Layout difference records
┌──

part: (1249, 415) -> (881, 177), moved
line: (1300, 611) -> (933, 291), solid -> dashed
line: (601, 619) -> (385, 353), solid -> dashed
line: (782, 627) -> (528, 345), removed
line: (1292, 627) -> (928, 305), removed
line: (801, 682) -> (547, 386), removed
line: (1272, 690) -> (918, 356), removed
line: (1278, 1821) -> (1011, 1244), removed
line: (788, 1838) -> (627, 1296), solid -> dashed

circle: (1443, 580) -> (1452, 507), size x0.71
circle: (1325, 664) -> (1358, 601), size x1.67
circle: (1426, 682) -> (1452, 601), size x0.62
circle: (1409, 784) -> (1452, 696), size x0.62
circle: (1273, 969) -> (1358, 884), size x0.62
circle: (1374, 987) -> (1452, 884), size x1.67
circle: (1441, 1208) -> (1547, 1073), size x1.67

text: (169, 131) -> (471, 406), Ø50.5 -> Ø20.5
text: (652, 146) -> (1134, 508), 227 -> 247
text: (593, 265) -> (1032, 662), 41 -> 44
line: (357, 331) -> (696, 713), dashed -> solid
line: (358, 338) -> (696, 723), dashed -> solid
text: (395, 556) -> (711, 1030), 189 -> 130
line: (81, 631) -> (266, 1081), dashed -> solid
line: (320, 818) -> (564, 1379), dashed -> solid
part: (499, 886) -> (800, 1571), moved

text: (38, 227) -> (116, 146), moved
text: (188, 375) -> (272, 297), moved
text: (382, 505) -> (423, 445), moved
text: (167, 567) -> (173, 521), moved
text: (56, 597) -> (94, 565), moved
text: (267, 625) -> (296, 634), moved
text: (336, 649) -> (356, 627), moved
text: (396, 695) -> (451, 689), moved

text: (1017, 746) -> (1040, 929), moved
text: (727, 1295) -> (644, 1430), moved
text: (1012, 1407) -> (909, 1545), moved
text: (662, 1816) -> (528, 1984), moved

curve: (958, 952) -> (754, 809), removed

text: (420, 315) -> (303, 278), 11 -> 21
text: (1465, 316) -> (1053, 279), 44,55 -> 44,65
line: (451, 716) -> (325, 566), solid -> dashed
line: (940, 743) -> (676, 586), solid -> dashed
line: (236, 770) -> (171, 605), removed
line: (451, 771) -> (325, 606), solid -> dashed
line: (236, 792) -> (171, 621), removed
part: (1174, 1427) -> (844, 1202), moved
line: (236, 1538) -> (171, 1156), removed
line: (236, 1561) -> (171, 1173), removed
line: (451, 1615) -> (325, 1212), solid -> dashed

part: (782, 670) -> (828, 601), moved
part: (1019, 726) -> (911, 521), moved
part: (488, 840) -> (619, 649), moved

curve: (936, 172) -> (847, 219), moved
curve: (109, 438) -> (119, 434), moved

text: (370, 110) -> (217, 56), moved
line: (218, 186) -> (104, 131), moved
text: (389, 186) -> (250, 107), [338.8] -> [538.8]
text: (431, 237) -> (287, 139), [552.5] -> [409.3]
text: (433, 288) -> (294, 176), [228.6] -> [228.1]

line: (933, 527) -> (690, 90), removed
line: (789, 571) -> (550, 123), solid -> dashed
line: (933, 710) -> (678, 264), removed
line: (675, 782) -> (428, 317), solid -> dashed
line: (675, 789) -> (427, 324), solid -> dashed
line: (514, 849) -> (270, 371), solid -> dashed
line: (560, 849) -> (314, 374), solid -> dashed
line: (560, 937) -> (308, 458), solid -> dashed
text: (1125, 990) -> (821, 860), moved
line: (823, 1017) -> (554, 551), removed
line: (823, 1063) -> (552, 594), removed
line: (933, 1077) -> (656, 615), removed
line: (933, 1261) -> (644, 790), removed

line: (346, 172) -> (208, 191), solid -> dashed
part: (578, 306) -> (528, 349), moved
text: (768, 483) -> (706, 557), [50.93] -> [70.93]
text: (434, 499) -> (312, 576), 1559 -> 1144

└──

_ACTIVITY_
From the entries above, print the lines beginning at the one with "circle: (1441, 1208)" and stopping after the one with "text: (1012, 1407) -> (909, 1545), moved", exactly as written and with nothing else.

_YOUR SOLUTION_
circle: (1441, 1208) -> (1547, 1073), size x1.67

text: (169, 131) -> (471, 406), Ø50.5 -> Ø20.5
text: (652, 146) -> (1134, 508), 227 -> 247
text: (593, 265) -> (1032, 662), 41 -> 44
line: (357, 331) -> (696, 713), dashed -> solid
line: (358, 338) -> (696, 723), dashed -> solid
text: (395, 556) -> (711, 1030), 189 -> 130
line: (81, 631) -> (266, 1081), dashed -> solid
line: (320, 818) -> (564, 1379), dashed -> solid
part: (499, 886) -> (800, 1571), moved

text: (38, 227) -> (116, 146), moved
text: (188, 375) -> (272, 297), moved
text: (382, 505) -> (423, 445), moved
text: (167, 567) -> (173, 521), moved
text: (56, 597) -> (94, 565), moved
text: (267, 625) -> (296, 634), moved
text: (336, 649) -> (356, 627), moved
text: (396, 695) -> (451, 689), moved

text: (1017, 746) -> (1040, 929), moved
text: (727, 1295) -> (644, 1430), moved
text: (1012, 1407) -> (909, 1545), moved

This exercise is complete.